Office to Team Room
management, scrum, software development
At the suggestion of a developer I’ve revisited the idea of turning my office into a true team room. After about 6 months in the cube farm my office is pretty much just used as a team room anyway. Here’s the current office:

The current layout has a few issues:
- One whole wall is locked out from whiteboard/corkboards due to some cubicle bookshelves.
- No table for longer meetings. It works fine for standups, but after 15 minutes you might want to sit down.
- The shelves along the north wall block easy access to the corkboard, so people have to reach to move around there tasks into the ‘tested/done’ column.
Here’s my team room concept:

With a little luck and the help of an admin who’s passionate about rethinking our space, I may be able to pull this off.
Ed Gibbs @ July 8, 2006


I can’t see the team room concept.. the suspense is killing me!
If you subscribe to the RSS feed, you can see the second image…funny that it works in my aggregator but not in the web interface.
I like the new setup, but where do you have your PC? Do you sit at the table?
There are six of us. We have simple desks on wheels (from Ikea), cradles for the PC, and a power supply connected to each desk. So we have one power cable and one ethernet cable going to the floorboxes from each desk. This way we can easily reconfigure for different team formations or for meetings.
In reality though this never happens and what we really need are laptops around a circular table, just like your new setup.
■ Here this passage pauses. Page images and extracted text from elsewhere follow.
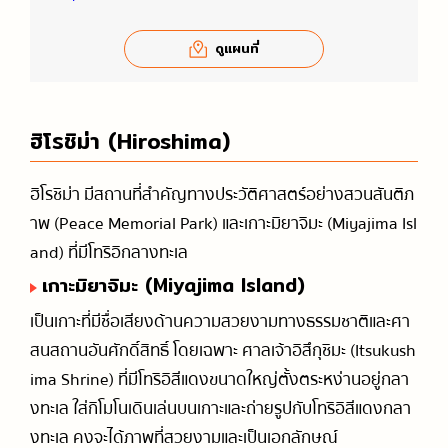
ดูแผนที่
ฮิโรชิม่า (Hiroshima)
ฮิโรชิม่า มีสถานที่สำคัญทางประวัติศาสตร์อย่างสวนสันติภ
าพ (Peace Memorial Park) และเกาะมิยาจิมะ (Miyajima Isl
and) ที่มีโทริอิกลางทะเล
เกาะมิยาจิมะ (Miyajima Island)
เป็นเกาะที่มีชื่อเสียงด้านความสวยงามทางธรรมชาติและศา
สนสถานอันศักดิ์สิทธิ์ โดยเฉพาะ ศาลเจ้าอิสึกุชิมะ (Itsukush
ima Shrine) ที่มีโทริอิสีแดงขนาดใหญ่ตั้งตระหง่านอยู่กลา
งทะเล ใส่กิโมโนเดินเล่นบนเกาะและถ่ายรูปกับโทริอิสีแดงกลา
งทะเล คงจะได้ภาพที่สวยงามและเป็นเอกลักษณ์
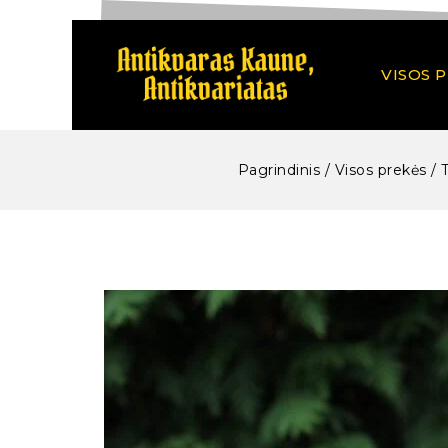
VISOS 
Pagrindinis
/
Visos prekės
/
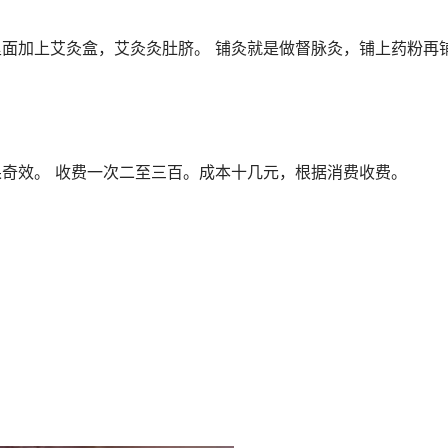
面加上艾灸盒，艾灸灸肚脐。 铺灸就是做督脉灸，铺上药粉再
奇效。 收费一次二至三百。成本十几元，根据消费收费。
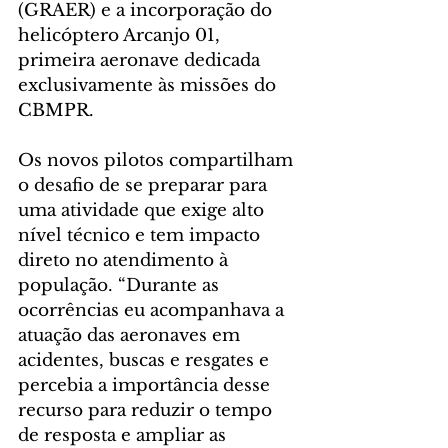
(GRAER) e a incorporação do 
helicóptero Arcanjo 01, 
primeira aeronave dedicada 
exclusivamente às missões do 
CBMPR.
Os novos pilotos compartilham 
o desafio de se preparar para 
uma atividade que exige alto 
nível técnico e tem impacto 
direto no atendimento à 
população. “Durante as 
ocorrências eu acompanhava a 
atuação das aeronaves em 
acidentes, buscas e resgates e 
percebia a importância desse 
recurso para reduzir o tempo 
de resposta e ampliar as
The biggest issue is the fact we have dual vesa mounted screens which are great to work with but form a barrier between the group and mean meetings have to be elsewhere.
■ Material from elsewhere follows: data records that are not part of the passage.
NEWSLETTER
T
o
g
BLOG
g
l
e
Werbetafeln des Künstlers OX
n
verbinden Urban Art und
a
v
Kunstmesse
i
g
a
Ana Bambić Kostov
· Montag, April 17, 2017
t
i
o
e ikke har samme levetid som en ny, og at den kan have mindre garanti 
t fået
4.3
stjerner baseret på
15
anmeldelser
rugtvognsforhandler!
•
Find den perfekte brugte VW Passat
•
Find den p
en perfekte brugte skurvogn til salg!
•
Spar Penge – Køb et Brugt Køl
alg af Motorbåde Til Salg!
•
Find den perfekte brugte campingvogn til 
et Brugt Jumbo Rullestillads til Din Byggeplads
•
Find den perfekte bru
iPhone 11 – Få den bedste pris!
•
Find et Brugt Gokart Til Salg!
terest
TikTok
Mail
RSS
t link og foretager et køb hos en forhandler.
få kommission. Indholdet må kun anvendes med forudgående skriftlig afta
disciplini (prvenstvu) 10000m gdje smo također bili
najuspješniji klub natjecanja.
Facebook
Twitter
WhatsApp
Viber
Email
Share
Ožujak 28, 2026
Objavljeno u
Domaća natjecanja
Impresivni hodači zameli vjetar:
Our dev team, CTO and Team Leader are all within the set up.. The sysadmin boys are off to the side due to their racks and racks of wind turbine-like servers.
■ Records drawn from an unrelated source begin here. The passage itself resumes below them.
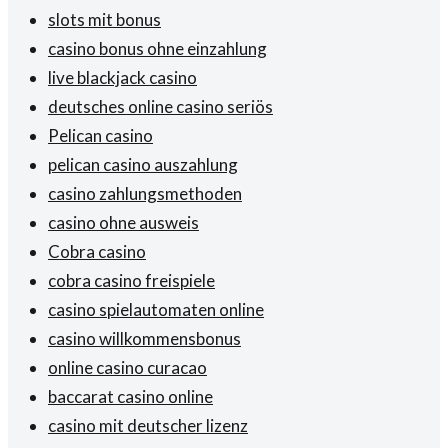
slots mit bonus
casino bonus ohne einzahlung
live blackjack casino
deutsches online casino seriös
Pelican casino
pelican casino auszahlung
casino zahlungsmethoden
casino ohne ausweis
Cobra casino
cobra casino freispiele
casino spielautomaten online
casino willkommensbonus
online casino curacao
baccarat casino online
casino mit deutscher lizenz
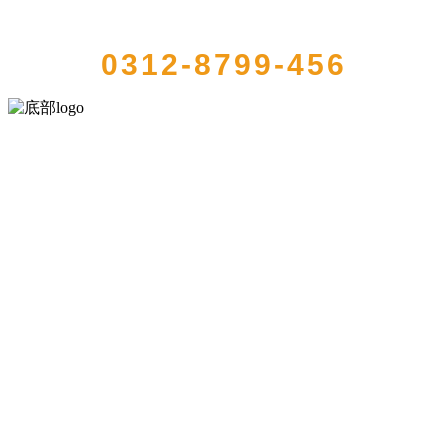
QUICK CONTACT US
0312-8799-456
河北QY千亿食品有限公司创建于1991年，是经省级注册的大型农产品
加工出口企业，注册资金2000万元，总资产1亿多元。公司产品有速冻
甜糯玉米，芦笋，青豆，草莓，花菜，青刀豆，混合菜，胡萝卜等。
服务支持
关于我们
食品安全知识
食品安全资讯
联系我们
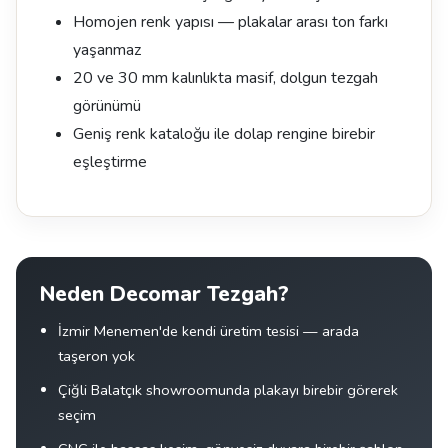
Homojen renk yapısı — plakalar arası ton farkı
yaşanmaz
20 ve 30 mm kalınlıkta masif, dolgun tezgah
görünümü
Geniş renk kataloğu ile dolap rengine birebir
eşleştirme
Neden Decomar Tezgah?
İzmir Menemen'de kendi üretim tesisi — arada
taşeron yok
Çiğli Balatçık showroomunda plakayı birebir görerek
seçim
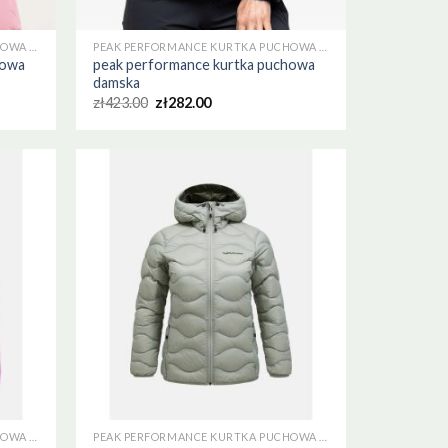
PEAK PERFORMANCE KURTKA PUCHOWA DAMSKA
PEAK PERFORMANCE KURTKA PUCHOWA DAMSKA
howa
peak performance kurtka puchowa
damska
zł
423.00
zł
282.00
PEAK PERFORMANCE KURTKA PUCHOWA DAMSKA
PEAK PERFORMANCE KURTKA PUCHOWA DAMSKA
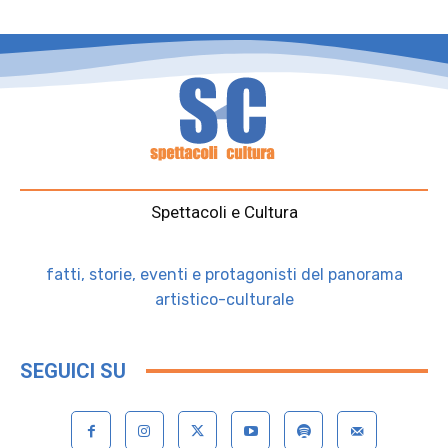
Spettacoli e Cultura
fatti, storie, eventi e protagonisti del panorama
artistico-culturale
SEGUICI SU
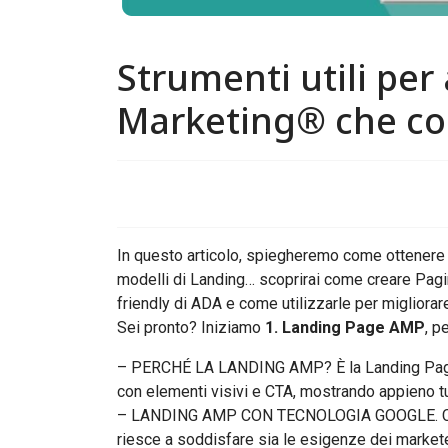
Strumenti
utili
per
Marketing®
che
co
In questo articolo, spiegheremo come ottenere m
modelli di Landing… scoprirai come creare Pagine
friendly di ADA e come utilizzarle per migliorare i
Sei pronto? Iniziamo
1. Landing Page AMP
, p
– PERCHÉ LA LANDING AMP? È la Landing Page più 
con elementi visivi e CTA, mostrando appieno tutt
– LANDING AMP CON TECNOLOGIA GOOGLE. Crea un
riesce a soddisfare sia le esigenze dei marketer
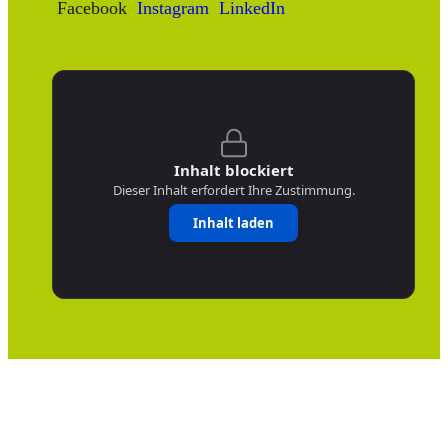
Facebook
Instagram
LinkedIn
Inhalt blockiert
Dieser Inhalt erfordert Ihre Zustimmung.
Inhalt laden
Cookie consent dialog opened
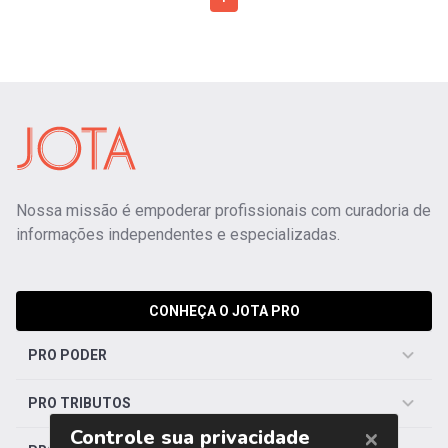
Nossa missão é empoderar profissionais com curadoria de
informações independentes e especializadas.
CONHEÇA O JOTA PRO
PRO PODER
PRO TRIBUTOS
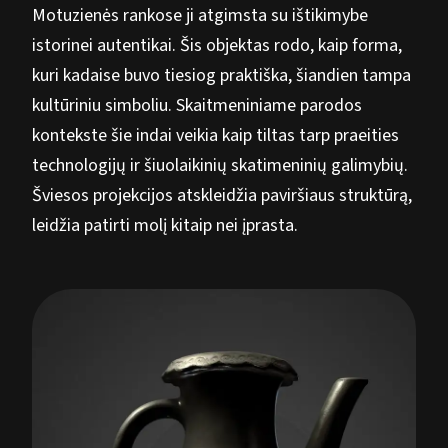
Motuzienės rankose ji atgimsta su ištikimybe
istorinei autentikai. Šis objektas rodo, kaip forma,
kuri kadaise buvo tiesiog praktiška, šiandien tampa
kultūriniu simboliu. Skaitmeniniame parodos
kontekste šie indai veikia kaip tiltas tarp praeities
technologijų ir šiuolaikinių skatimeninių galimybių.
Šviesos projekcijos atskleidžia paviršiaus struktūrą,
leidžia patirti molį kitaip nei įprasta.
We waste a lot of time debating over who reserved the meeting rooms and finding a good place to hold our scrums. If we could hold them at our workstations we would save huge amounts of time.
Here are a couple more arrangements for work areas. Anssi Piirainen posted a floor plan for the work area they set up at his company. Noel Llopis describes a setup with a dedicated work room for pair development and individual personal desks where people can go to check email and so forth.
At our company, we have to adapt to the physical workspace available at the client locations where we park our agile development teams. We’ve had some rooms set up with pods consisting of two desks pushed together, facing each other, with a two-person workstation on each side. We’ve had others with double line of long tables down the middle of the room and workstations arranged along both sides, facing each other. We had one project with the room set up with long tables along three walls and the workstations facing away from the center of the room. All these arrangements worked well. As long as the team can communicate easily and there is ample space for two people to work at each station, it’s all good.
Sorry, I messed up Anssi’s url. It’s Anssi Piirainen.
Thanks for all the responses, sounds like many of you have more extreme team rooms. I’m really turning my room into more of a ‘team meeting room’ concept to be shared by several teams and used for multiple ad-hoc meetings. Our admin got a different idea that I was converting it into a general meeting room to be reserved by anyone.
So there’s no workstations because I don’t expect anyone to have their machine in there. It actually could work for a smaller team of 2-4 developers, which does give me some ideas since we’ll be moving to new offices in about a year. The main idea is to have a team meeting room.